PUMCH AIDS Team: voice on international stage
The Department of Infectious Diseases, PUMCH has been leading China in its AIDS fight. In 1985, Professor Wang Aixia discovered and reported the first AIDS case in the country. Led by Professor Li Taisheng, the clinical team went from stage to stage: from no medicine to optimized homemade generics, from treating toxic and side effects to blood concentration tests, from confirmatory tests to highly accurate virus checking, from treating opportunistic infection to a whole set of multi-disciplinary therapies. The Department led China in professional fields including antiviral therapy in adults, immune reconstitution and full-course management. It formulated three HIV guides which were promoted across the country and boosted the overall quality of the fight.
CROI and AIDS are internationally important meetings of academic exchange. Every year Professor Li brings back to his team latest news from the two meetings and also tries to put in our own findings.
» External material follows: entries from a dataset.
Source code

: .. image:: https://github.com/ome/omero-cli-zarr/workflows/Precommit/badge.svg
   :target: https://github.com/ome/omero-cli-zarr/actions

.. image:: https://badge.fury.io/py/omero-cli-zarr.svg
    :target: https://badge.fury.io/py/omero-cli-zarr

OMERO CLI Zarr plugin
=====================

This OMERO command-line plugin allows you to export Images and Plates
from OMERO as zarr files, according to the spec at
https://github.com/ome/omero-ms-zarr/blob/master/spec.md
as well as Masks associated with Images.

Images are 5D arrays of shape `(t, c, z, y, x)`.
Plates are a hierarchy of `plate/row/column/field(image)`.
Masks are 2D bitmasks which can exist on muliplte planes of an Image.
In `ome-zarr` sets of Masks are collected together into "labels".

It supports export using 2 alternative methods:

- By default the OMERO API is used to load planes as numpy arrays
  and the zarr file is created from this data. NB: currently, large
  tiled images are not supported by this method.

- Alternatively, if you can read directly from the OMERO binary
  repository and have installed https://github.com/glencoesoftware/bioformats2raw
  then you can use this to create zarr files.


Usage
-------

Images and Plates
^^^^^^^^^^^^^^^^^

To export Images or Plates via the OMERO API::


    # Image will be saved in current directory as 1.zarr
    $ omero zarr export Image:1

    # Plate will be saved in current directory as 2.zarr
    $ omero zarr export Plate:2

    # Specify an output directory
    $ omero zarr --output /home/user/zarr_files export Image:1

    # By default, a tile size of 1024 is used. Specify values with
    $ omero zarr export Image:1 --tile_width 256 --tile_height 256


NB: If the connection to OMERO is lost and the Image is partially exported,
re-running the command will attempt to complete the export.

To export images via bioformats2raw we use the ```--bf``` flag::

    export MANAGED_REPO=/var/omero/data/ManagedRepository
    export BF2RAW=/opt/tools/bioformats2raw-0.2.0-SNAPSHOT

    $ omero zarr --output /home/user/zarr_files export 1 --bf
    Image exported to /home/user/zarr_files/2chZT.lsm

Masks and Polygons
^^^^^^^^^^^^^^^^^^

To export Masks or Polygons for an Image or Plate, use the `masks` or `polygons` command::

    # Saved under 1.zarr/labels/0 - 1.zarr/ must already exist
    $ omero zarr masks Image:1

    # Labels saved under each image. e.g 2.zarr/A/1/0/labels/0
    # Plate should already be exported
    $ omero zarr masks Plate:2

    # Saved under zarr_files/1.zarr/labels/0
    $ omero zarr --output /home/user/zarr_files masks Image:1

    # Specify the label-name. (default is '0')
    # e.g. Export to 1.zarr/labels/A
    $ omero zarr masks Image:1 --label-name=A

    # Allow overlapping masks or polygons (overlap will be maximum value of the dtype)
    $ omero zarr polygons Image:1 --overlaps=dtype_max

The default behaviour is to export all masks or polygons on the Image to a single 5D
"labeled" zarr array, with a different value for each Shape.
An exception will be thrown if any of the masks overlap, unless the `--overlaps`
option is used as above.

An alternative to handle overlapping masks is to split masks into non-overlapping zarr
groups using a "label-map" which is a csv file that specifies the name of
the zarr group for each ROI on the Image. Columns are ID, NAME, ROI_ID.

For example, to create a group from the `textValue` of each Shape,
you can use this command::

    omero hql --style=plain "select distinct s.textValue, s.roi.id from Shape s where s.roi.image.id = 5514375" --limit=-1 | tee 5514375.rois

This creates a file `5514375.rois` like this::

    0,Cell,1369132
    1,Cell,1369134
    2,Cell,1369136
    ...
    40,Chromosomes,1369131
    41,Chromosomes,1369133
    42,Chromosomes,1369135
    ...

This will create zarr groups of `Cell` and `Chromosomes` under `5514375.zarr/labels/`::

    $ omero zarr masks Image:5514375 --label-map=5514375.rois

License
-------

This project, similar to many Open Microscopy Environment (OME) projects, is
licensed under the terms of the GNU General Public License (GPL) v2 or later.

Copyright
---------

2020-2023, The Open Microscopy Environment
To have a voice on international stage requires not only world-class researches but more particularly, original, innovative projects.
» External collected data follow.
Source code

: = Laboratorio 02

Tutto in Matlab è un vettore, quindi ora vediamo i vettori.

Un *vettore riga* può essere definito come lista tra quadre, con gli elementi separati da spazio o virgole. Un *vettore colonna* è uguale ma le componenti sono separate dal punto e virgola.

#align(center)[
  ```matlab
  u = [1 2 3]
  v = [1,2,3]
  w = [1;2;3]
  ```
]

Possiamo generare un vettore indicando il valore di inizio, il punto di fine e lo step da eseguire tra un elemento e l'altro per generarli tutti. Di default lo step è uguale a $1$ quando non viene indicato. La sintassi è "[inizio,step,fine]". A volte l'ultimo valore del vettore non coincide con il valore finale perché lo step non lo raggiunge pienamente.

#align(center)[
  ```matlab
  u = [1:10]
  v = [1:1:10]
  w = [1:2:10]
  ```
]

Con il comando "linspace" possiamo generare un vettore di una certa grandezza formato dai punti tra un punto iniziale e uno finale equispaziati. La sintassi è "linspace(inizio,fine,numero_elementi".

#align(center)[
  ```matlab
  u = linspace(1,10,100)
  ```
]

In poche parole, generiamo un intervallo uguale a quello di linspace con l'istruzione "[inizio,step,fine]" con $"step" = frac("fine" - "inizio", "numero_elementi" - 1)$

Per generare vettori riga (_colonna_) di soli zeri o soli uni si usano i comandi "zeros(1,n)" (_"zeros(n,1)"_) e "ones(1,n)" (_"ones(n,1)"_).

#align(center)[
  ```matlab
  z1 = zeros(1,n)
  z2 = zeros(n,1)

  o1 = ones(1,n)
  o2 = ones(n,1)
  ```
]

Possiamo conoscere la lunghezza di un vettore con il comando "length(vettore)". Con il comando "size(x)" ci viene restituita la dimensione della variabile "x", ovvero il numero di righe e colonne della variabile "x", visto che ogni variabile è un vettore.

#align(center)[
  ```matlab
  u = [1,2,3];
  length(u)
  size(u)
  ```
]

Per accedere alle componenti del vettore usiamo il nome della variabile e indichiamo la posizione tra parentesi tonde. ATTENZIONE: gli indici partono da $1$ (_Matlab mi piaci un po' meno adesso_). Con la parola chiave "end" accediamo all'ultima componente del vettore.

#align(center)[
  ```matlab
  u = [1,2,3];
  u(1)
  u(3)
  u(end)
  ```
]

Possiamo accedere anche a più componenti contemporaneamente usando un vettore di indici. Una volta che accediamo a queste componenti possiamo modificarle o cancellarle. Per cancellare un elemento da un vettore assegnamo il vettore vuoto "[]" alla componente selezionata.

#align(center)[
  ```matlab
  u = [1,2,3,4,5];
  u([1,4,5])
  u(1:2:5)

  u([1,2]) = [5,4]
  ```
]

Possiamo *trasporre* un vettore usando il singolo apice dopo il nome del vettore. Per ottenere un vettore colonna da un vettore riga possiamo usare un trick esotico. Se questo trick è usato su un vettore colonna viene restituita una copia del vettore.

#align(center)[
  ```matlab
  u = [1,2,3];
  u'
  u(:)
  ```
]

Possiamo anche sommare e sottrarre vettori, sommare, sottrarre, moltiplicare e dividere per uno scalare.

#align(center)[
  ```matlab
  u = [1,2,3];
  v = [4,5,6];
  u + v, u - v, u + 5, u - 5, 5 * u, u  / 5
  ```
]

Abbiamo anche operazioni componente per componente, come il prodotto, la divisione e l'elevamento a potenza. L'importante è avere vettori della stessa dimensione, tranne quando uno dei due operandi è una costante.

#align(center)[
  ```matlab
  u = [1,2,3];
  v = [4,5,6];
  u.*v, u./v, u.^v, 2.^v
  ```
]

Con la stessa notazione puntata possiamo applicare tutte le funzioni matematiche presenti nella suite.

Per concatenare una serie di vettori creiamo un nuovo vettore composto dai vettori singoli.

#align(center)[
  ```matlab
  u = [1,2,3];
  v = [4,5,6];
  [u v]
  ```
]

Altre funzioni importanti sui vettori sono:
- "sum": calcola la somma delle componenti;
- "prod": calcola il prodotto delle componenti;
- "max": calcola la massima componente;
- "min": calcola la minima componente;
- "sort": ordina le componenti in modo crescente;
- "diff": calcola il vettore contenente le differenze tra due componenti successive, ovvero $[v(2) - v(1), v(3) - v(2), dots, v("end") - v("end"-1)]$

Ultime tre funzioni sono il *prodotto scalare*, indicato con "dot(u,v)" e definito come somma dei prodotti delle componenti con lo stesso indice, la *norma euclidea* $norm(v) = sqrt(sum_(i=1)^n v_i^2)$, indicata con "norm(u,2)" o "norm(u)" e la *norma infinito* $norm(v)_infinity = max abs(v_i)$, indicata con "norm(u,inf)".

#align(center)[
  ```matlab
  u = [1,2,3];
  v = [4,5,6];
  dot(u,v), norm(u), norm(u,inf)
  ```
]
PUMCH at CROI: innovative use of traditional Chinese medicine
Tripterygium wilfordii, one of traditional Chinese medicines, is widely applied to the treating of rheumatic and kidney diseases. Li’s team carried out six-year study on it. The team proved through in vitro study that Tripterygium wilfordii can inhibit HIV-caused cell inflammation and abnormal immune activation. Furthermore, through a combined antiviral therapy on 18 cases of immune reconstitution failure, it obtained the drug’s efficacy on boosting CD4 and reducing immune activation indicators. The findings were published on HIV Medicine in 2015.
Immune reconstitution failure refers to patients who, after more than two years of antiviral therapy, have virus under detection limit but, due to immune activation, inflammatory reaction, etc., with CD4+T unable to go above 350/mm3. Now internationally there is not much solution. Li sensed that Tripterygium wilfordii might fill in the blank for which clinical research is called.
Associate Senior Physician Lv Wei, one of the major researchers in Li’s team, has been in HIV treatment, follow-up and research for more than a decade. From 2013 to 2015 she was in charge of “immunosuppressive therapy for HIV/AIDS”, a sub-project under the National Science and Technology Major Project for the 12th Five-year Plan period (2011-2015). It was a randomized controlled trial (RCT) of Tripterygium Glycosides combined with antiviral therapy on 112 cases of immune reconstitution failure from four clinical centers (Beijing You’an Hospital, Beijing Ditan Hospital, Fourth Hospital of Harbin Medical University and Zhengzhou No. 6 People’s Hospital). Result showed that, compared with the control group, the Tripterygium Glycosides group showed risen CD4 and reduced immune activation indicators. The findings found its way into a poster at 2018 CROI, and Lv was also chosen as one of the world’s 32 conference-sponsored participants. It also marked international recognition of the unique role of Tripterygium wilfordii as an immune regulator.
PUMCH at AIDS: immune reconstitution and intestinal flora
On July 23-27, 2018, AIDS conference was held at Amsterdam, the Netherlands. Our research on HIV infected intestinal flora and immune reconstitution was shown in poster and speech. Through metagenomic tests, our team checked the intestinal flora of 61 HIV patients (26 treatment naive patients, 15 of immune reconstitution success and 20 of immune reconstitution failure) and normal people, and found that three bacteria producing butyric acid had high isotopic abundance ratio and were related with CD8+HLA-DR+ (an immune activation indicator) in those with immune reconstitution failure. Lv gave a report of the findings and many international colleagues showed great interest and expressed hope of cooperation.